Another suspect, Michael Rodriguez, 42, was found hanging in a cell at Central Police Station on June 12, 2004.

A post-mortem revealed he died of asphyxiation due to hanging and his death was classified as a suicide.

Nelson's attorney Selwyn Mohammed told Holdip that his client was very remorseful and had demonstrated this by cooperating with the police and by pleading guilty to the lesser count of manslaughter at the earliest opportunity.

"He will have to continue living with this for the rest of his life," Mohammed said.

"If he did not feel such a deep sense of guilt and remorse he would have remained silent just as he did for six months and this matter might have been swept under the carpet and he might not be here today."

Mohammed said Nelson's wife has since divorced him and he will have to make attempts to restore the bond with his two children upon his release from prison.

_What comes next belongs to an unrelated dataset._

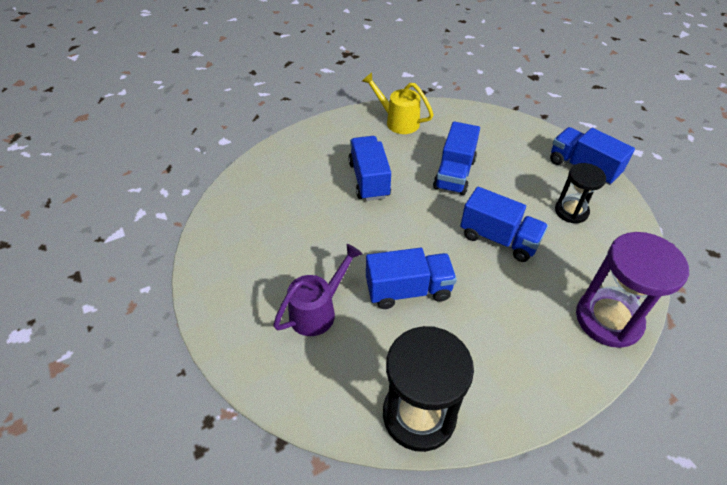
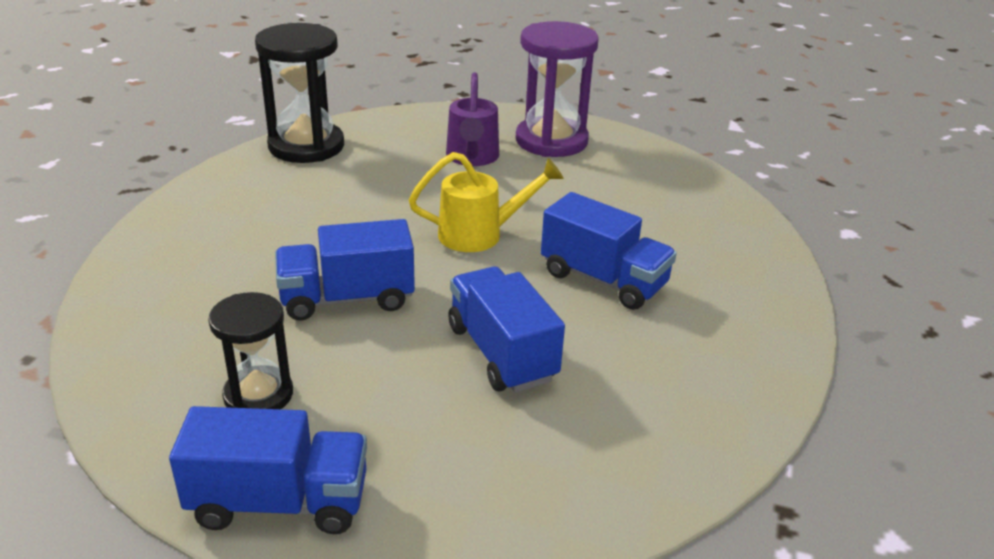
camera: 135 degrees right, 15 degrees down
yellow watering can [362,72,434,134] -> yellow watering can moved to [409,152,564,252]
blue truck [366,248,457,309] -> none
purple hourglass [576,232,689,348] -> purple hourglass moved to [516,21,599,157]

Holdip said, in considering what sentence to pass, he took into account that Nelson was aware of the presence of firearms, the prevalence at the time of kidnapping for ransom and Nelson's age at the time of the offence.

"You were 35 years old and should have known better," Holdip said.

Holdip noted that Nelson was also involved in a fraud matter for which he was fined $2,000 on May 8, 2002.

"He should have learnt a lesson but seemed not to want to work hard and wanted quick cash."